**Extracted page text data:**
******

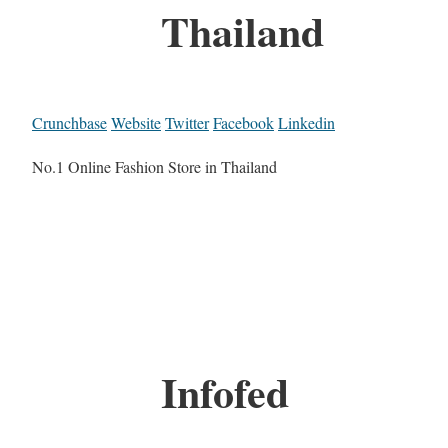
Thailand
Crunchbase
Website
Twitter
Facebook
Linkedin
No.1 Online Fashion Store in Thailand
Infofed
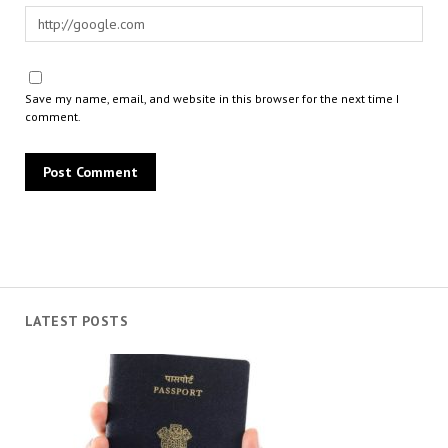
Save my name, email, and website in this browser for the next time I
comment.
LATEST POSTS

******

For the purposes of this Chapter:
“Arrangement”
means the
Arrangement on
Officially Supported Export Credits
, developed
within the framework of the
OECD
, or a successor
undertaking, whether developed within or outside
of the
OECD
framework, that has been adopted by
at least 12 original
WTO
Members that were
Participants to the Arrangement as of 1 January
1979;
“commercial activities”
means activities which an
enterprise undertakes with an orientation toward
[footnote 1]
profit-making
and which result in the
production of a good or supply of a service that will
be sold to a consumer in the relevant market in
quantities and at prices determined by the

******

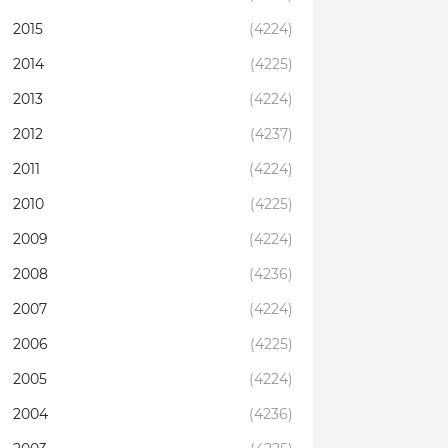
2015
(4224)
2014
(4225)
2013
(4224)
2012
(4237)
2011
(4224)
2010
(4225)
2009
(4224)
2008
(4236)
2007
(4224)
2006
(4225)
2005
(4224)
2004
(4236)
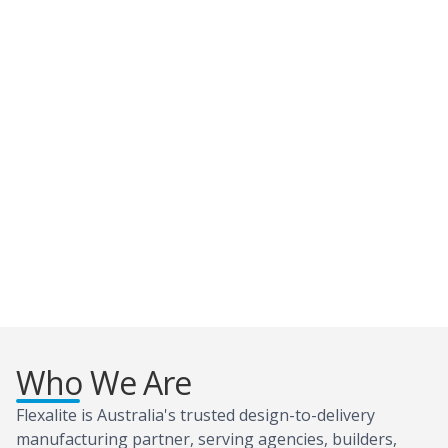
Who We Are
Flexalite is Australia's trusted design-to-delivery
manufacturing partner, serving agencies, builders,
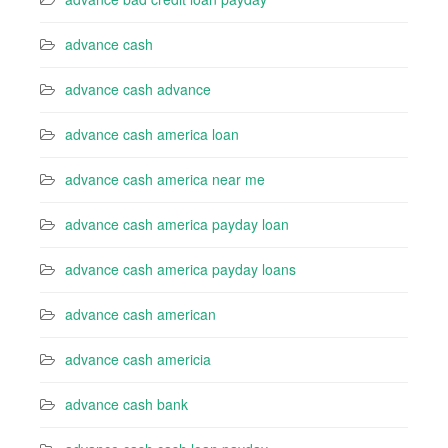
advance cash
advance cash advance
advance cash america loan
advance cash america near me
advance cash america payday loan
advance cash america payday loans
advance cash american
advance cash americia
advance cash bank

******

**TASK REQUIREMENTS:** The word "Arrangement" may occur in lines of the records. Report how many such lines there are, giving only the number.

**SOLUTION:** 3